§ Exercise aim
Without including any pictures, write out all the entries exactly.

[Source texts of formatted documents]
******************************

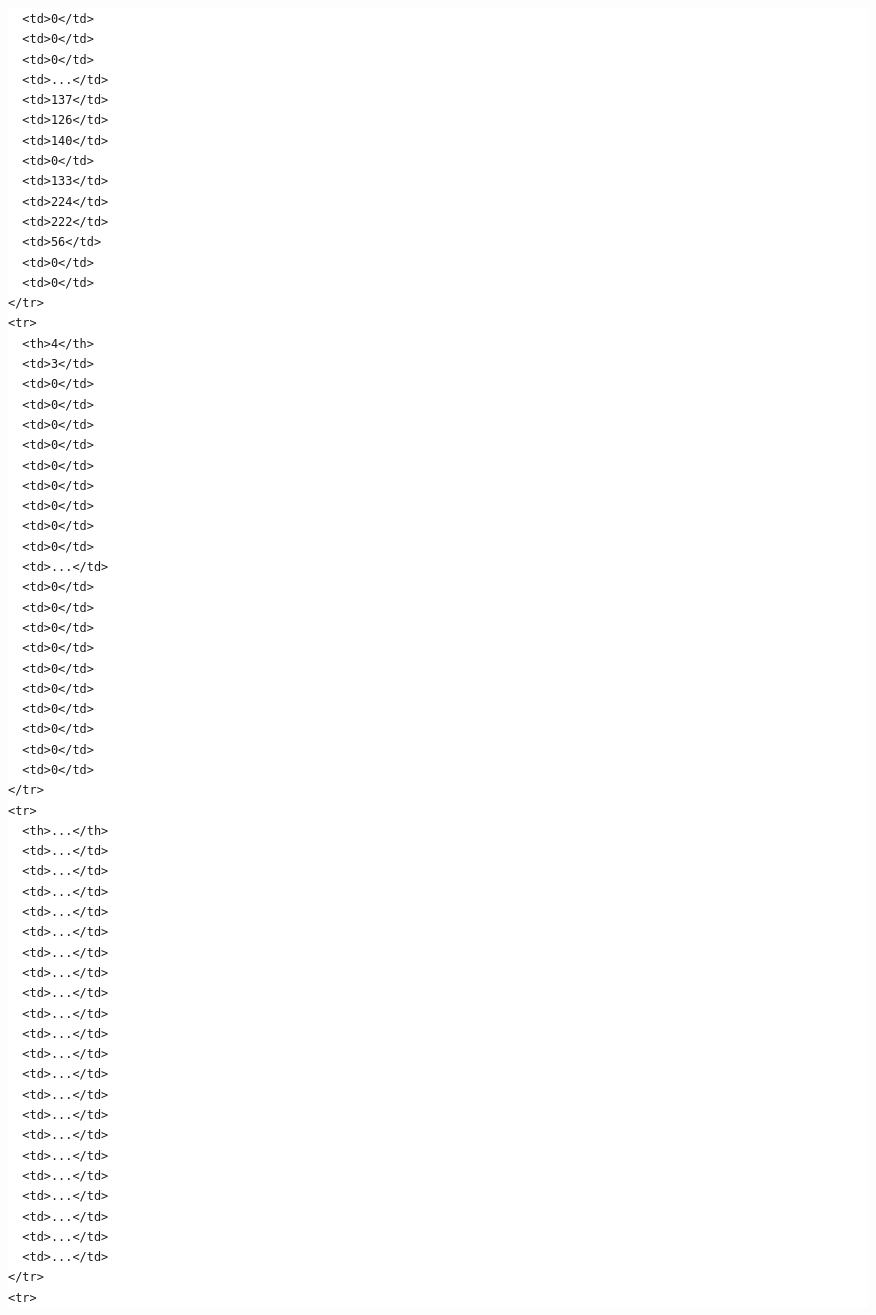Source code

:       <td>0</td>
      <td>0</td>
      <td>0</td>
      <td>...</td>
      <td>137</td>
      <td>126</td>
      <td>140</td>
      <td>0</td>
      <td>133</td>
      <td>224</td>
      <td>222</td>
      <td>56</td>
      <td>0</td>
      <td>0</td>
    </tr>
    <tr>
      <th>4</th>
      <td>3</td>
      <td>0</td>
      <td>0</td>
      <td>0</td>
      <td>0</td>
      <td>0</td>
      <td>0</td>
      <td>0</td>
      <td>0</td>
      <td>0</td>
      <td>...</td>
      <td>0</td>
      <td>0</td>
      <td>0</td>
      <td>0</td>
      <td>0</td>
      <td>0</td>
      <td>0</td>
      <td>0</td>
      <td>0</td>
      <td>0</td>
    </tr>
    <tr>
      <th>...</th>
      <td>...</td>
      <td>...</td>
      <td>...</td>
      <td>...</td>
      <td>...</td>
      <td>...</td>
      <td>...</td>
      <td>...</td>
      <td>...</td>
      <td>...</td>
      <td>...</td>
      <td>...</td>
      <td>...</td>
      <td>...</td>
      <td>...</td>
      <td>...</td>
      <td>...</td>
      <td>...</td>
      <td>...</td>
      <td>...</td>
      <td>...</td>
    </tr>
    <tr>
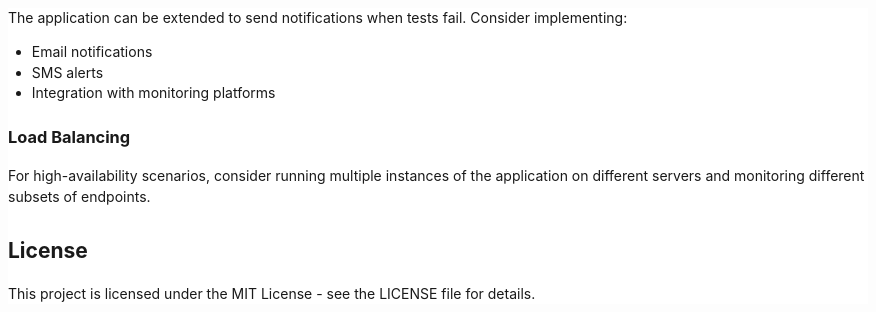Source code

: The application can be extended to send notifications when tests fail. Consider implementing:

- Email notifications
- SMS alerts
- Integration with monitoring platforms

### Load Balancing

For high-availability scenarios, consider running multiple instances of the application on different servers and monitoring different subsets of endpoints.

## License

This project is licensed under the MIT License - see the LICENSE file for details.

******************************

§ Response to this task
Source code

:       <td>0</td>
      <td>0</td>
      <td>0</td>
      <td>...</td>
      <td>137</td>
      <td>126</td>
      <td>140</td>
      <td>0</td>
      <td>133</td>
      <td>224</td>
      <td>222</td>
      <td>56</td>
      <td>0</td>
      <td>0</td>
    </tr>
    <tr>
      <th>4</th>
      <td>3</td>
      <td>0</td>
      <td>0</td>
      <td>0</td>
      <td>0</td>
      <td>0</td>
      <td>0</td>
      <td>0</td>
      <td>0</td>
      <td>0</td>
      <td>...</td>
      <td>0</td>
      <td>0</td>
      <td>0</td>
      <td>0</td>
      <td>0</td>
      <td>0</td>
      <td>0</td>
      <td>0</td>
      <td>0</td>
      <td>0</td>
    </tr>
    <tr>
      <th>...</th>
      <td>...</td>
      <td>...</td>
      <td>...</td>
      <td>...</td>
      <td>...</td>
      <td>...</td>
      <td>...</td>
      <td>...</td>
      <td>...</td>
      <td>...</td>
      <td>...</td>
      <td>...</td>
      <td>...</td>
      <td>...</td>
      <td>...</td>
      <td>...</td>
      <td>...</td>
      <td>...</td>
      <td>...</td>
      <td>...</td>
      <td>...</td>
    </tr>
    <tr>
Source code

: The application can be extended to send notifications when tests fail. Consider implementing:

- Email notifications
- SMS alerts
- Integration with monitoring platforms

### Load Balancing

For high-availability scenarios, consider running multiple instances of the application on different servers and monitoring different subsets of endpoints.

## License

This project is licensed under the MIT License - see the LICENSE file for details.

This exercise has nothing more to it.